Alaska gears up for its own royalty battle
Posted: January 2, 2008Section:
Shawn McCarthy, December 29, 2007,Globe and Mail -- Alaska's oil and gas industry is threatening to reduce investment in the state after Governor Sarah Palin recently signed a "fair share" tax increase that will boost state revenues from the industry by $1.5-billion (U.S.) next year.
In a replay of Alberta's bitter debate over this fall's royalty increases, the industry is making noises about shifting investment to more hospitable climes, while its critics suggest that there are few more welcoming jurisdictions than the northern state.
Exxon Mobil Corp. indicated yesterday that it would be reviewing its investment plans in light of the tax hike, which raises the basic state production tax to 25 per cent from 22.5 per cent and eliminates key deductions.
"The tax increase that Governor Palin has signed into law reduces the attractiveness of future oil developments in Alaska," Exxon spokeswoman Kimberly Johnson Brasington said in an e-mailed statement. "We are re-evaluating investment plans."
BP PLC, one of three major producers in the state, also indicated this week that it would review its investments plans.
Doug Suttles, president of BP Exploration Alaska, said he was "disappointed" by the move and hoped the government would reconsider the tax increase, the Financial Times reported.
"This massive tax increase will weaken investment in Alaska's oil fields at the very time that more investment is needed ... This will impact our business plans in 2008," Mr.

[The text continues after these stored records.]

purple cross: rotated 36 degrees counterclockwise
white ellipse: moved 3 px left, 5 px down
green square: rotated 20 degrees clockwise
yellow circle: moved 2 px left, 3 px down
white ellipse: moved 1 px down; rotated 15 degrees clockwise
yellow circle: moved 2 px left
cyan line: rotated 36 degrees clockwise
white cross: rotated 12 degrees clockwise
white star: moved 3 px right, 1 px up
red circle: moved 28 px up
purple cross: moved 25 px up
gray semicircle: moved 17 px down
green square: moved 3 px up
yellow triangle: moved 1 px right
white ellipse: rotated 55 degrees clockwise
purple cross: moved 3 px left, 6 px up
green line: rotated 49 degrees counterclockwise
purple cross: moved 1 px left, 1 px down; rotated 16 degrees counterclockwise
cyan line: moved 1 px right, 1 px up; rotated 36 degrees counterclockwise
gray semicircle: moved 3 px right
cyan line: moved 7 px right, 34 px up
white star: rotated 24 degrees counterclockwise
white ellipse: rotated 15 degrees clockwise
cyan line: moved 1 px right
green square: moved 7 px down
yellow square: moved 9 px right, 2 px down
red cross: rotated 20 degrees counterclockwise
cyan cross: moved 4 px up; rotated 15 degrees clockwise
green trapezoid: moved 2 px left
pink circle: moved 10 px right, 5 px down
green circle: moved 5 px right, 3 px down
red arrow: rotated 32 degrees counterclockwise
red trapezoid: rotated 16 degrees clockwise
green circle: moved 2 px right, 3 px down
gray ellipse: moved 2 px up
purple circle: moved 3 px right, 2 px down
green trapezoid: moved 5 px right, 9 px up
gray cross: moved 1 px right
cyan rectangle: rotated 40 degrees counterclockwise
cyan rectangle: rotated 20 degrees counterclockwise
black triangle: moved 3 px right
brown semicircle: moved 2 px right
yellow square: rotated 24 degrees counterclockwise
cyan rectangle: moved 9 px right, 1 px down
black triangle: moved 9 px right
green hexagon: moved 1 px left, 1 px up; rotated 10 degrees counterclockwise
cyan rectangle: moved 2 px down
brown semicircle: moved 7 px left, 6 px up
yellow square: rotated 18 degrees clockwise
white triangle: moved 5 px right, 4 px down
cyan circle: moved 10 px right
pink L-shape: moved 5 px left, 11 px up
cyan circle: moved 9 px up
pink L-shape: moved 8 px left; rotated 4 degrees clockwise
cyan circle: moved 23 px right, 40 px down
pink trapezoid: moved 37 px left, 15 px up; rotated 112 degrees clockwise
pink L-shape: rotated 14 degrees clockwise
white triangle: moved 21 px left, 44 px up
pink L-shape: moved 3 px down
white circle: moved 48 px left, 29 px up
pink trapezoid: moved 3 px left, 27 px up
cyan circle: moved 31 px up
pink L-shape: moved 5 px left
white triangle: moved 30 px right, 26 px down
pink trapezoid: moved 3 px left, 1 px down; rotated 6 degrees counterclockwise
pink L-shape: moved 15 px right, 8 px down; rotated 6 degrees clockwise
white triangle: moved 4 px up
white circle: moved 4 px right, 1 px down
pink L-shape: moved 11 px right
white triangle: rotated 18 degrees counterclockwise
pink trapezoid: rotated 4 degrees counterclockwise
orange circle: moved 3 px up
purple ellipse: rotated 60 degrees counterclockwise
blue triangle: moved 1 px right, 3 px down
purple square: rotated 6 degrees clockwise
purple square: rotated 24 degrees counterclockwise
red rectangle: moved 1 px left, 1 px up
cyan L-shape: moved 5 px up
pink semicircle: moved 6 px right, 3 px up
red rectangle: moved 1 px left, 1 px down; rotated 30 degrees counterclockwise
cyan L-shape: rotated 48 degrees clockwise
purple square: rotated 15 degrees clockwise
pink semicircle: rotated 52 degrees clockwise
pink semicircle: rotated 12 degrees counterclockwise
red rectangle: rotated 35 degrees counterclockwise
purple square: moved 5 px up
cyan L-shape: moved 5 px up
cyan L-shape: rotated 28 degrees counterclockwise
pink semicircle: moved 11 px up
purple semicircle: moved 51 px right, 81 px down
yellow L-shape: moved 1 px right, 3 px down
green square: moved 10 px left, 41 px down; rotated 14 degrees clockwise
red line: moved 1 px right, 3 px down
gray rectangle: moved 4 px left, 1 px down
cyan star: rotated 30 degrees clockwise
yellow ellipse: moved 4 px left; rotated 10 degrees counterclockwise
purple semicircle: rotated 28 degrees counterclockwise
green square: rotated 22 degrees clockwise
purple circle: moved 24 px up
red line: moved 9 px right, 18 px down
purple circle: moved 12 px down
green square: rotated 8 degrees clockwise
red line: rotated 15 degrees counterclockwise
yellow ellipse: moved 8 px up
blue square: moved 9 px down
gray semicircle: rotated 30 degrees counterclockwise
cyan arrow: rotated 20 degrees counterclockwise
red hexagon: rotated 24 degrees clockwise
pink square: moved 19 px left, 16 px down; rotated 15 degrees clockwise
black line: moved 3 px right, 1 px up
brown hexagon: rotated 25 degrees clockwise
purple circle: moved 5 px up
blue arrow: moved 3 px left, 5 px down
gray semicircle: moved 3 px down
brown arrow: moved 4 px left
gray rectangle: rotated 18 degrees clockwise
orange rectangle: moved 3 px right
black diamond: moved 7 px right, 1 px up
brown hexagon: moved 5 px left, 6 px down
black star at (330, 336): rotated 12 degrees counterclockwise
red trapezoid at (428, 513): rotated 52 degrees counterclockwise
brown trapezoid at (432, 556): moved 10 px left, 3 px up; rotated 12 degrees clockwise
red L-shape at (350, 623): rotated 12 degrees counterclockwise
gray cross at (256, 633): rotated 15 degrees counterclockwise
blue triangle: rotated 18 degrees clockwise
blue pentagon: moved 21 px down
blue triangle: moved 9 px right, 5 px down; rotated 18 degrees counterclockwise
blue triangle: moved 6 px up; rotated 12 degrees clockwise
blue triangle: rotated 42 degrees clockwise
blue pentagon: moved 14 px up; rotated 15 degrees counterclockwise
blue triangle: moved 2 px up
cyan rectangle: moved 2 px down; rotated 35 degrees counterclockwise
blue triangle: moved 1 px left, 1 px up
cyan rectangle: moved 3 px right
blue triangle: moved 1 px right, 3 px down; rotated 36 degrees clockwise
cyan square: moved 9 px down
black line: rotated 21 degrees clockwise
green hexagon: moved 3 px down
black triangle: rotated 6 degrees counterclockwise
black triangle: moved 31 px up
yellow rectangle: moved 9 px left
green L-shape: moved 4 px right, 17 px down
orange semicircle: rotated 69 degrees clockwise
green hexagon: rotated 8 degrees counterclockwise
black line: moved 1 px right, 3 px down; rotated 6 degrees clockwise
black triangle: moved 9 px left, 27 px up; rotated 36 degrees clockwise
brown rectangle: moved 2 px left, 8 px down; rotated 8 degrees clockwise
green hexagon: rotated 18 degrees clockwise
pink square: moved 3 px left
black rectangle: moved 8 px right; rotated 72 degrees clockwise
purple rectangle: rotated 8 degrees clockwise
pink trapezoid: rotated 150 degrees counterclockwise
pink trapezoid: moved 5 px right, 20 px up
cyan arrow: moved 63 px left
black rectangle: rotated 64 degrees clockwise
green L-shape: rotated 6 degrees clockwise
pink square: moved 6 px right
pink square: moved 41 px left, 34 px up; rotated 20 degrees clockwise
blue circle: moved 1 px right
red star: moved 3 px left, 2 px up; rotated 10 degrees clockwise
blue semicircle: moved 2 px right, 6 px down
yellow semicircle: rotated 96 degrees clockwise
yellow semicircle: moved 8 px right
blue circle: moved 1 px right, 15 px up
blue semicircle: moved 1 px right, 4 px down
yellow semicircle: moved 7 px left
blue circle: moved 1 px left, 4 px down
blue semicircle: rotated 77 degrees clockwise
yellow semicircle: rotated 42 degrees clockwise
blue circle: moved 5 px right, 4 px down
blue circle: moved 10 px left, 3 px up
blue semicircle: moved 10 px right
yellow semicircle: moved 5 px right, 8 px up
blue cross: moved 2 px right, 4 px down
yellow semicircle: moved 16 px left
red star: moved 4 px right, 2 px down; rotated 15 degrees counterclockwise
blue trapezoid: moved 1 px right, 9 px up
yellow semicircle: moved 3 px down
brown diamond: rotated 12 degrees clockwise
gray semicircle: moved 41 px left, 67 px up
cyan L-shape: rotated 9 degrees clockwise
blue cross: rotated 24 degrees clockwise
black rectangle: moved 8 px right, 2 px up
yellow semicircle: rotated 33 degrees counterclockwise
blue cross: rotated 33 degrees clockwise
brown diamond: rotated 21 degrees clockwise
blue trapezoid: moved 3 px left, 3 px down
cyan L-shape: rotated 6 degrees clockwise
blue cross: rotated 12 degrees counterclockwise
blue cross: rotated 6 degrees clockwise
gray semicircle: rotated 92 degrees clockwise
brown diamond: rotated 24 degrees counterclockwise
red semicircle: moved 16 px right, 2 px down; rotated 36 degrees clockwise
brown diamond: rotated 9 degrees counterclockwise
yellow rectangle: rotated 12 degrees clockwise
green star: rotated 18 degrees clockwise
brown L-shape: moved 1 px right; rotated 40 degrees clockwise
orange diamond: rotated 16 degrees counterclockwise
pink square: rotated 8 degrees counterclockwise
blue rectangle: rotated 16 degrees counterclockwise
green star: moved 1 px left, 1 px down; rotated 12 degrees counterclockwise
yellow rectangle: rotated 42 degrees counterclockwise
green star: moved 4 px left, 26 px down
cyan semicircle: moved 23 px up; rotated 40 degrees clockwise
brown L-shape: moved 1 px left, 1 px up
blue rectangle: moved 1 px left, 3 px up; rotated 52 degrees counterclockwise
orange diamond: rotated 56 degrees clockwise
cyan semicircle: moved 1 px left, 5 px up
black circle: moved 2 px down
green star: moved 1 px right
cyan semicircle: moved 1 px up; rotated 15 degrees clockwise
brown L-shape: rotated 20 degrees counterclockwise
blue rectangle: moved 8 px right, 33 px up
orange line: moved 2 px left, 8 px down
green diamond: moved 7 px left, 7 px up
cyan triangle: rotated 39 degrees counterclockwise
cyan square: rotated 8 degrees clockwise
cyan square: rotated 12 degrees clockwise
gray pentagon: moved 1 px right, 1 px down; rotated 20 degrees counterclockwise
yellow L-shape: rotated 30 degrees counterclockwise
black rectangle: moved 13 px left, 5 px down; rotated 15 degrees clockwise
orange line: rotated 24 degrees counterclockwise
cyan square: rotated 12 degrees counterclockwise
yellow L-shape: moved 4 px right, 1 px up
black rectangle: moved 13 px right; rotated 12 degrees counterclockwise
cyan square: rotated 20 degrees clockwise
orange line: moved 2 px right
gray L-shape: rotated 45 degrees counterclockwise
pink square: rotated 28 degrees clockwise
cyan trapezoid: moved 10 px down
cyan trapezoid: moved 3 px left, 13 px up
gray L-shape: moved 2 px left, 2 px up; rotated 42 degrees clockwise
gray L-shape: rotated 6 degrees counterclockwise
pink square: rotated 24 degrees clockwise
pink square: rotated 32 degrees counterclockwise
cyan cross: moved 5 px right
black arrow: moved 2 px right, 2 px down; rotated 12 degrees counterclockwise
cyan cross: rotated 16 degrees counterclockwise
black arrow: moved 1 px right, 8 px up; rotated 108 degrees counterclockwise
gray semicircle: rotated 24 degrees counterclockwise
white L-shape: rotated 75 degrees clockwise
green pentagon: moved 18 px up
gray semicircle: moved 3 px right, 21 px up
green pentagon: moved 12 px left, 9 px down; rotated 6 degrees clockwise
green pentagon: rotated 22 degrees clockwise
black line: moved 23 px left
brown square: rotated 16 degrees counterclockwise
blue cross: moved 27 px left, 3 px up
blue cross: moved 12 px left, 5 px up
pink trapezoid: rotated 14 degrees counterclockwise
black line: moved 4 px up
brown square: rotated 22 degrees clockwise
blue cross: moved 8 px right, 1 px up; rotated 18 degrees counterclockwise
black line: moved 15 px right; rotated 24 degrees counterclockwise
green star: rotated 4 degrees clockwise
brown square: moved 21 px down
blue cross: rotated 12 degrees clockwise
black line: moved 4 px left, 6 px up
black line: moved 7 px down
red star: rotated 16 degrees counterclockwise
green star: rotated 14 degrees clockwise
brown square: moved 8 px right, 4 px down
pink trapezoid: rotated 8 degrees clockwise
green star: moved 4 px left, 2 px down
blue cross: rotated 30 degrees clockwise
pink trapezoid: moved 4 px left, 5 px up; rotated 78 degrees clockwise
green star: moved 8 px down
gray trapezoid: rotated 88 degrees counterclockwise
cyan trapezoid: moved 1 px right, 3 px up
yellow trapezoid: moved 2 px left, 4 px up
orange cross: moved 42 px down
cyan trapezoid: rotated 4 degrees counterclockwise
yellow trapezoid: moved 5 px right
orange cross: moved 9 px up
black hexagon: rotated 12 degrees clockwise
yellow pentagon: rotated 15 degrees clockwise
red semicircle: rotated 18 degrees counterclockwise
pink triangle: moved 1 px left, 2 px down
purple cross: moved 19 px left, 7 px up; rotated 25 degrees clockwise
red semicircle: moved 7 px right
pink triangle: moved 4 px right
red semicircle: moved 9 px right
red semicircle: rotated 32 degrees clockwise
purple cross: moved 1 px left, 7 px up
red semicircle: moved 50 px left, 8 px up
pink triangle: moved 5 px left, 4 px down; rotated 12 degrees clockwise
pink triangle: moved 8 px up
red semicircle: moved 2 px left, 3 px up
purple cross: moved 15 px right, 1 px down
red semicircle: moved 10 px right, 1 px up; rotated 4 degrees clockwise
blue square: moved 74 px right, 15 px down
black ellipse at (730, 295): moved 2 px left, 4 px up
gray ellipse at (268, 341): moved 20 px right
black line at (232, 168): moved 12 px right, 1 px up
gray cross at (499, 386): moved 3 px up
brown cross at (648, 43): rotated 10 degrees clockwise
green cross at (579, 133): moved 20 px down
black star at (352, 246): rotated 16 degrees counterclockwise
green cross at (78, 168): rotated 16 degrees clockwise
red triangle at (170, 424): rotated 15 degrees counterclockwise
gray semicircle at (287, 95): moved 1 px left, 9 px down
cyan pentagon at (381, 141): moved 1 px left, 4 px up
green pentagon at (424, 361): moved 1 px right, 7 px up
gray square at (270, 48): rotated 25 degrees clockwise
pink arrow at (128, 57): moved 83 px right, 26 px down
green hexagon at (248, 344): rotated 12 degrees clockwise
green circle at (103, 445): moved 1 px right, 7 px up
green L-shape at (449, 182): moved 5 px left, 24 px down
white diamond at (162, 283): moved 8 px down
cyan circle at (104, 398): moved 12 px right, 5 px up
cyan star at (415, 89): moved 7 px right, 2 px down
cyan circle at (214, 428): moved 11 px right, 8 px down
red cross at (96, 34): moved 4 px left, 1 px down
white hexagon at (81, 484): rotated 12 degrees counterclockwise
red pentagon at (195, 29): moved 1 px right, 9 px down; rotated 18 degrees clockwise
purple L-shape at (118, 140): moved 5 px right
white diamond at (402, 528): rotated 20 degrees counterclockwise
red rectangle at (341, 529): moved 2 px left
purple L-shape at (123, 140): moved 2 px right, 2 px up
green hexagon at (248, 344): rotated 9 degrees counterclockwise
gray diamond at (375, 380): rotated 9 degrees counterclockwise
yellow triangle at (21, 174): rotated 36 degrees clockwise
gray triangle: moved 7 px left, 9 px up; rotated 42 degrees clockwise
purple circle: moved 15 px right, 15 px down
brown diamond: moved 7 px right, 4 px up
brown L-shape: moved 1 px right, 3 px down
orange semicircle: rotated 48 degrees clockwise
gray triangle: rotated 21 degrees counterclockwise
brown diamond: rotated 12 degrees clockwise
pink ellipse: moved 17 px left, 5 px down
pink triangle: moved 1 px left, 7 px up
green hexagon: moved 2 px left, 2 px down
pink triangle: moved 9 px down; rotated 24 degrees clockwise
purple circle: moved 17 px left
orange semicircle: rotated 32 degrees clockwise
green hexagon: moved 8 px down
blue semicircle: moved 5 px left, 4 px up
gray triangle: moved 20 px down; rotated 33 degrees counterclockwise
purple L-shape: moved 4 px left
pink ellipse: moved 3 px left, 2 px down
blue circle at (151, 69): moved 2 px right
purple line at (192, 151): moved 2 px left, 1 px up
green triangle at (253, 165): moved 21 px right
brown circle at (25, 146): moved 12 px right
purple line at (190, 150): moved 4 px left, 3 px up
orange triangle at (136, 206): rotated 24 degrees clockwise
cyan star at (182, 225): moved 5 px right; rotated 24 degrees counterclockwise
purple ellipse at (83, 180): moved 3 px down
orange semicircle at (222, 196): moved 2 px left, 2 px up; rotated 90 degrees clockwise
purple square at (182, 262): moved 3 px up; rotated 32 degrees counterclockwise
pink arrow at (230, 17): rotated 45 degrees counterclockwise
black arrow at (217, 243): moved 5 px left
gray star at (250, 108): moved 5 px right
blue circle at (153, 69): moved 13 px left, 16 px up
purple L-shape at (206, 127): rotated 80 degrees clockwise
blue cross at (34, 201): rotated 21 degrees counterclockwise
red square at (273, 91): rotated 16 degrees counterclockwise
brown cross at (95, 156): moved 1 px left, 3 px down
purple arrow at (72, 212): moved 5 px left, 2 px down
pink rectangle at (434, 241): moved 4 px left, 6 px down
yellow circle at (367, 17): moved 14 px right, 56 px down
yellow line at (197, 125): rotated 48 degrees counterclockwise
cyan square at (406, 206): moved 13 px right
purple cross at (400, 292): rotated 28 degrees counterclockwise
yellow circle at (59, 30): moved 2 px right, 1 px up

Suttles said.
The battle over the tax increase is just one front in a continuing confrontation between the oil majors and the state of Alaska. The government has moved in recent years to strip Exxon, BP, ConocoPhillips and Chevron Corp. of leases in the Point Thomson natural gas fields near Prudhoe Bay, and sought new bidders to build the pipeline that would bring that gas to market.
In a Boxing Day ruling, Alaska Superior Court Judge Sharon Gleason found that the state was within its rights in 2006 when it stripped the companies of valuable oil and gas resources they had held since the 1970s, because they had failed to develop the properties.
Kara Moriarity, deputy director of the Alaska Oil and Gas Association, acknowledged that the partnership between the industry and the government is strained.
"The industry still believes we're partners with the state of Alaska ... and it may seem, with all the headlines, like that partnership may not exist but we in the industry do believe it exists," she said.
Ms. Moriarity said the tax changes undermine business activity that Alaska is heavily dependent upon.
She said that the taxes and royalties paid by the oil industry - primarily Exxon, BP and ConocoPhillips - account for more than 85 per cent of the state's budget.
"Are the companies going to lock up shop come January 1? The answer is no," Ms. Moriarity said. "But will this tax affect investment decisions, especially on new projects? That answer is absolutely yes."
Richard Fineberg, an industry analyst who has consulted with government, said the state believes it is only seeking its "fair share and a level playing field for competition."
Mr. Fineberg said the big three oil producers maintained a stranglehold over the crude pipeline from the North Slope, and that that dominance - with its uncompetitive tariffs - hobbled development. The new tax law seeks to redress that unfair tariff structure, he said.
In the case of the gas field leases, Judge Gleason upheld the right of the government to strip the companies of their Arctic oil and gas leases. But she made a small concession to the firms - ordering the state to hold hearings to determine whether the companies could persuade the government overturn its decision.
The companies said that over the past three decades they have spent more than $800-million (U.S.) to develop the Point Thomson field, 80 kilometres east of Prudhoe Bay on the state's North Slope. But they can't proceed further without a pipeline.
The field is considered North America's largest untapped gas field, with 8-trillion cubic feet of natural gas. That's three times the estimated size of the Canadian Arctic gas fields that would feed the long-proposed, oft-delayed Mackenzie Valley pipeline.